REQUIRED WORK. Return each of the rows below word for word, with every line kept unchanged.

[Collected data]

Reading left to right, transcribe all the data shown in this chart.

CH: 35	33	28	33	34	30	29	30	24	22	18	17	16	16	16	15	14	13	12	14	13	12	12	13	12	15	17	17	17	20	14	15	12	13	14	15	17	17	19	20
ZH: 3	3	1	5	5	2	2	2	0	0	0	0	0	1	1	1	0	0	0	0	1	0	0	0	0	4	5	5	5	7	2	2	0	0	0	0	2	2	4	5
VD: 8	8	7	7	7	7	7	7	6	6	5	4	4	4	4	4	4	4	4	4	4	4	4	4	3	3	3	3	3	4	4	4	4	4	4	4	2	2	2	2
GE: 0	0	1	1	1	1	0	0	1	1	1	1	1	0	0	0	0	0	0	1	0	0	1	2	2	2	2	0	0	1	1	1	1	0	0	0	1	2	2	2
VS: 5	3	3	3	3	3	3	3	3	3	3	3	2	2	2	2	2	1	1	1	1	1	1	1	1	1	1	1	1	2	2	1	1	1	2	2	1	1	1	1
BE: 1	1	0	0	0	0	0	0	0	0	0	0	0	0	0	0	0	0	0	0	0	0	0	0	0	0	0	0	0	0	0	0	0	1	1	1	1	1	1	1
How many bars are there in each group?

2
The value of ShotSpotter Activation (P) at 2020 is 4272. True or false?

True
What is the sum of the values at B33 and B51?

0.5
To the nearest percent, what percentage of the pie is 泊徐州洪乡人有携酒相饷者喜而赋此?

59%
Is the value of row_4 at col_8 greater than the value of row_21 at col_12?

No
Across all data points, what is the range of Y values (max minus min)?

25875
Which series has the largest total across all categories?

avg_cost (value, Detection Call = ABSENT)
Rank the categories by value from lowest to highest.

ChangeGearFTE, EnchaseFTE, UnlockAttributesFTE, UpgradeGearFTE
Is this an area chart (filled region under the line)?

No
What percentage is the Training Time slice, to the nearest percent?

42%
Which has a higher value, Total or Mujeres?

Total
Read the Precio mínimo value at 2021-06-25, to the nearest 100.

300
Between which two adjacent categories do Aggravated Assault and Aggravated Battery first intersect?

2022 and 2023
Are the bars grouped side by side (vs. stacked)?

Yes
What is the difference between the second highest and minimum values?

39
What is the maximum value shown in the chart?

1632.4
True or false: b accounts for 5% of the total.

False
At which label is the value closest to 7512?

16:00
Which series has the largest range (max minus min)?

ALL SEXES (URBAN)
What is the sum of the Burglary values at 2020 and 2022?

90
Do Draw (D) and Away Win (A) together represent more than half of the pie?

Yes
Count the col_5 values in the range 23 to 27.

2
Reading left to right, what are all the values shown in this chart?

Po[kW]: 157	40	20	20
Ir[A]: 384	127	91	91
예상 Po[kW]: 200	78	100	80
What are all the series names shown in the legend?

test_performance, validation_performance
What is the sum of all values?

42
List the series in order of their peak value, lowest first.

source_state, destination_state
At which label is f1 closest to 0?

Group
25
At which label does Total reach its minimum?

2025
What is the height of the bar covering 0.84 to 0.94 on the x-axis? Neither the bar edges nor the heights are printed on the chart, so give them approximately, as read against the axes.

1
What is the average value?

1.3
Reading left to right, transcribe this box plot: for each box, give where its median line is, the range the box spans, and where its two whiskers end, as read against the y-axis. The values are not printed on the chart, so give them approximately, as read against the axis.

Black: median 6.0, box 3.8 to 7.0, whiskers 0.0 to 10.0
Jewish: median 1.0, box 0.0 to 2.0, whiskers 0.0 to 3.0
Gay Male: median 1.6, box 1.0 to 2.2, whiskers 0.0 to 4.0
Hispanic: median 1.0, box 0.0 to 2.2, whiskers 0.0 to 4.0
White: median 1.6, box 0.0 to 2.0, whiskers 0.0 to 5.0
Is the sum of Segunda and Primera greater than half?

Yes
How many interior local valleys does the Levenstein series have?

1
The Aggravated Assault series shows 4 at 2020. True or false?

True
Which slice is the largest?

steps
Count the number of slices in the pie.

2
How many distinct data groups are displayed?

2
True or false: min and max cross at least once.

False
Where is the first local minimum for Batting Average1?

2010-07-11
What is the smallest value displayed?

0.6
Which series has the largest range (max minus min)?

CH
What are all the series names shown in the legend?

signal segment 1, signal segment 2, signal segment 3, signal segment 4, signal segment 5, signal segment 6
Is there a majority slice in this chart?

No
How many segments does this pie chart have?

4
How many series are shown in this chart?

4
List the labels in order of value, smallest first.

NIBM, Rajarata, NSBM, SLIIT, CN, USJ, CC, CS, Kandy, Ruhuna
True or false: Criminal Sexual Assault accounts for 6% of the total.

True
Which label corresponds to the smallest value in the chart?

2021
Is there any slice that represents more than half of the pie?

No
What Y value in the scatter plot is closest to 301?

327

RESULT OF THE TASK.
Reading left to right, transcribe all the data shown in this chart.

CH: 35	33	28	33	34	30	29	30	24	22	18	17	16	16	16	15	14	13	12	14	13	12	12	13	12	15	17	17	17	20	14	15	12	13	14	15	17	17	19	20
ZH: 3	3	1	5	5	2	2	2	0	0	0	0	0	1	1	1	0	0	0	0	1	0	0	0	0	4	5	5	5	7	2	2	0	0	0	0	2	2	4	5
VD: 8	8	7	7	7	7	7	7	6	6	5	4	4	4	4	4	4	4	4	4	4	4	4	4	3	3	3	3	3	4	4	4	4	4	4	4	2	2	2	2
GE: 0	0	1	1	1	1	0	0	1	1	1	1	1	0	0	0	0	0	0	1	0	0	1	2	2	2	2	0	0	1	1	1	1	0	0	0	1	2	2	2
VS: 5	3	3	3	3	3	3	3	3	3	3	3	2	2	2	2	2	1	1	1	1	1	1	1	1	1	1	1	1	2	2	1	1	1	2	2	1	1	1	1
BE: 1	1	0	0	0	0	0	0	0	0	0	0	0	0	0	0	0	0	0	0	0	0	0	0	0	0	0	0	0	0	0	0	0	1	1	1	1	1	1	1
How many bars are there in each group?

2
The value of ShotSpotter Activation (P) at 2020 is 4272. True or false?

True
What is the sum of the values at B33 and B51?

0.5
To the nearest percent, what percentage of the pie is 泊徐州洪乡人有携酒相饷者喜而赋此?

59%
Is the value of row_4 at col_8 greater than the value of row_21 at col_12?

No
Across all data points, what is the range of Y values (max minus min)?

25875
Which series has the largest total across all categories?

avg_cost (value, Detection Call = ABSENT)
Rank the categories by value from lowest to highest.

ChangeGearFTE, EnchaseFTE, UnlockAttributesFTE, UpgradeGearFTE
Is this an area chart (filled region under the line)?

No
What percentage is the Training Time slice, to the nearest percent?

42%
Which has a higher value, Total or Mujeres?

Total
Read the Precio mínimo value at 2021-06-25, to the nearest 100.

300
Between which two adjacent categories do Aggravated Assault and Aggravated Battery first intersect?

2022 and 2023
Are the bars grouped side by side (vs. stacked)?

Yes
What is the difference between the second highest and minimum values?

39
What is the maximum value shown in the chart?

1632.4
True or false: b accounts for 5% of the total.

False
At which label is the value closest to 7512?

16:00
Which series has the largest range (max minus min)?

ALL SEXES (URBAN)
What is the sum of the Burglary values at 2020 and 2022?

90
Do Draw (D) and Away Win (A) together represent more than half of the pie?

Yes
Count the col_5 values in the range 23 to 27.

2
Reading left to right, what are all the values shown in this chart?

Po[kW]: 157	40	20	20
Ir[A]: 384	127	91	91
예상 Po[kW]: 200	78	100	80
What are all the series names shown in the legend?

test_performance, validation_performance
What is the sum of all values?

42
List the series in order of their peak value, lowest first.

source_state, destination_state
At which label is f1 closest to 0?

Group
25
At which label does Total reach its minimum?

2025
What is the height of the bar covering 0.84 to 0.94 on the x-axis? Neither the bar edges nor the heights are printed on the chart, so give them approximately, as read against the axes.

1
What is the average value?

1.3
Reading left to right, transcribe this box plot: for each box, give where its median line is, the range the box spans, and where its two whiskers end, as read against the y-axis. The values are not printed on the chart, so give them approximately, as read against the axis.

Black: median 6.0, box 3.8 to 7.0, whiskers 0.0 to 10.0
Jewish: median 1.0, box 0.0 to 2.0, whiskers 0.0 to 3.0
Gay Male: median 1.6, box 1.0 to 2.2, whiskers 0.0 to 4.0
Hispanic: median 1.0, box 0.0 to 2.2, whiskers 0.0 to 4.0
White: median 1.6, box 0.0 to 2.0, whiskers 0.0 to 5.0
Is the sum of Segunda and Primera greater than half?

Yes
How many interior local valleys does the Levenstein series have?

1
The Aggravated Assault series shows 4 at 2020. True or false?

True
Which slice is the largest?

steps
Count the number of slices in the pie.

2
How many distinct data groups are displayed?

2
True or false: min and max cross at least once.

False
Where is the first local minimum for Batting Average1?

2010-07-11
What is the smallest value displayed?

0.6
Which series has the largest range (max minus min)?

CH
What are all the series names shown in the legend?

signal segment 1, signal segment 2, signal segment 3, signal segment 4, signal segment 5, signal segment 6
Is there a majority slice in this chart?

No
How many segments does this pie chart have?

4
How many series are shown in this chart?

4
List the labels in order of value, smallest first.

NIBM, Rajarata, NSBM, SLIIT, CN, USJ, CC, CS, Kandy, Ruhuna
True or false: Criminal Sexual Assault accounts for 6% of the total.

True
Which label corresponds to the smallest value in the chart?

2021
Is there any slice that represents more than half of the pie?

No
What Y value in the scatter plot is closest to 301?

327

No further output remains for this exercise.